PROBLEM TO SOLVE: Write out, exactly and only, the lines that run from the top of the records to the line with "parameter integer BURSTCOUNT_W". Include both ends; exclude pictures.
▬▬▬
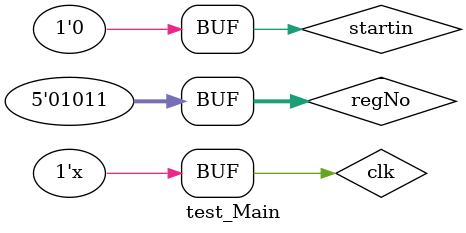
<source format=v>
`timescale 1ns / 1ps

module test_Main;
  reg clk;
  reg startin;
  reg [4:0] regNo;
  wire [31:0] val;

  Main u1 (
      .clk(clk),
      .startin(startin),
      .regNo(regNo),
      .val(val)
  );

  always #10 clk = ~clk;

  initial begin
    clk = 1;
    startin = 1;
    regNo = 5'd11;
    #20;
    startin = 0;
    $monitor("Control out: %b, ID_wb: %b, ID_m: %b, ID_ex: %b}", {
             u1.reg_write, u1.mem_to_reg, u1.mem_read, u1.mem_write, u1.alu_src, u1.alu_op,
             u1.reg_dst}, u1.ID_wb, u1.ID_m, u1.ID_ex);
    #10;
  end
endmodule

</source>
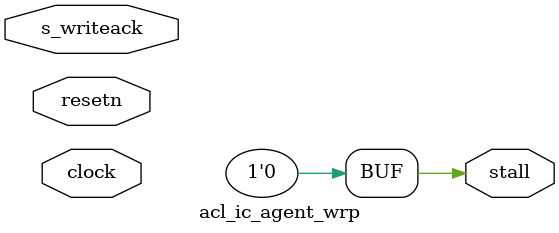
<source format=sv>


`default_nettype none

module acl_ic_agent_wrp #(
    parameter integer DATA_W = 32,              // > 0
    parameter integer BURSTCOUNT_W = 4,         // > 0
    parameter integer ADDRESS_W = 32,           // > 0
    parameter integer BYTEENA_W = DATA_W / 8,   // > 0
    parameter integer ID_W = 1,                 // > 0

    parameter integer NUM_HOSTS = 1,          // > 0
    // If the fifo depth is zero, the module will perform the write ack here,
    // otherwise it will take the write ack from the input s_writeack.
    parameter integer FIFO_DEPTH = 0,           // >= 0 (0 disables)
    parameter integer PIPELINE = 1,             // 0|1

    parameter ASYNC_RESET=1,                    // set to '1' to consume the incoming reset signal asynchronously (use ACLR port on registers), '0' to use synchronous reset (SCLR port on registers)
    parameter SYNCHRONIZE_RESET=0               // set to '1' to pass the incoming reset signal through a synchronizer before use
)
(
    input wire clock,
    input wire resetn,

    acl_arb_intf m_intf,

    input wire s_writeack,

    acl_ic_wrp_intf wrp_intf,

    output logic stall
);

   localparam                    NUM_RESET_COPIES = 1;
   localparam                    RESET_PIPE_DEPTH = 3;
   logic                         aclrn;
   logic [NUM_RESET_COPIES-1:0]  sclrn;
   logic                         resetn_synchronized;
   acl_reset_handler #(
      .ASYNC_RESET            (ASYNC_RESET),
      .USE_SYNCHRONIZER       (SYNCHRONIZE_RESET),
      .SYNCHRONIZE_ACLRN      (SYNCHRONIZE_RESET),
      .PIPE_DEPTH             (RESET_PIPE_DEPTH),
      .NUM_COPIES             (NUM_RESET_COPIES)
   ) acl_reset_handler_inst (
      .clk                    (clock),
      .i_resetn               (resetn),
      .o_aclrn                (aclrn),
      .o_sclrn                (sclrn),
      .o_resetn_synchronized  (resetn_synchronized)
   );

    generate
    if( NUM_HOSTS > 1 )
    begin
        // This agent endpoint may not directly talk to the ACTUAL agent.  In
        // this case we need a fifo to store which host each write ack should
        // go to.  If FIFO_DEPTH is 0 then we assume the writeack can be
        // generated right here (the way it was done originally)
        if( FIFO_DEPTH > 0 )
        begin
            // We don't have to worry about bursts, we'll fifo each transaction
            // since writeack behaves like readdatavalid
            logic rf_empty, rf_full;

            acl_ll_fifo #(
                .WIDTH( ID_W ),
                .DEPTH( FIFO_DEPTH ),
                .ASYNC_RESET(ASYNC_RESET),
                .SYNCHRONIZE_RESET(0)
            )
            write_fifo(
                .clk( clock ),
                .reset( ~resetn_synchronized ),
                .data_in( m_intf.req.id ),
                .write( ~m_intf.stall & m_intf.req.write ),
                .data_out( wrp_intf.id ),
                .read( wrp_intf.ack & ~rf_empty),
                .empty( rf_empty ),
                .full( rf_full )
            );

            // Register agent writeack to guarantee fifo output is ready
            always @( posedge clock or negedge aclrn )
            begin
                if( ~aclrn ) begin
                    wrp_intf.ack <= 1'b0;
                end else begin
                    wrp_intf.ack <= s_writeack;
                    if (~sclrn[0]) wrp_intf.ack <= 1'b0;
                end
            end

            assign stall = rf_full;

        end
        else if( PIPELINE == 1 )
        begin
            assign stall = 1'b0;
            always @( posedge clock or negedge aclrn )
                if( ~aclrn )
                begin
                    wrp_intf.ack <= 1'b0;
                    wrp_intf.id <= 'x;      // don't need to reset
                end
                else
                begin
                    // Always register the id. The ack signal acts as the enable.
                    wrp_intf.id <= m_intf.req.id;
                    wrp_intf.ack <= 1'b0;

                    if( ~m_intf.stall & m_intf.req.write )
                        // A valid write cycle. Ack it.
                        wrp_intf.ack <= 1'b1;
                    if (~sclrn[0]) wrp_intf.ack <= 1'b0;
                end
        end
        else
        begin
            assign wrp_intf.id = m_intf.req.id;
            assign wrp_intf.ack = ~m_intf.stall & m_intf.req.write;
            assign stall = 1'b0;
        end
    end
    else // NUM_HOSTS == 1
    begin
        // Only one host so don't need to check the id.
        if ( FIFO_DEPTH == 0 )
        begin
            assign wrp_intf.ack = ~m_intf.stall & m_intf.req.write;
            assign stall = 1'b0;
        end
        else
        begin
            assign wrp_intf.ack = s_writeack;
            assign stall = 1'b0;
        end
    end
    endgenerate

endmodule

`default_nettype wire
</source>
▬▬▬
REPLY TO THE EXERCISE:
<source format=v>
`timescale 1ns / 1ps

module test_Main;
  reg clk;
  reg startin;
  reg [4:0] regNo;
  wire [31:0] val;

  Main u1 (
      .clk(clk),
      .startin(startin),
      .regNo(regNo),
      .val(val)
  );

  always #10 clk = ~clk;

  initial begin
    clk = 1;
    startin = 1;
    regNo = 5'd11;
    #20;
    startin = 0;
    $monitor("Control out: %b, ID_wb: %b, ID_m: %b, ID_ex: %b}", {
             u1.reg_write, u1.mem_to_reg, u1.mem_read, u1.mem_write, u1.alu_src, u1.alu_op,
             u1.reg_dst}, u1.ID_wb, u1.ID_m, u1.ID_ex);
    #10;
  end
endmodule

</source>
<source format=sv>


`default_nettype none

module acl_ic_agent_wrp #(
    parameter integer DATA_W = 32,              // > 0
    parameter integer BURSTCOUNT_W = 4,         // > 0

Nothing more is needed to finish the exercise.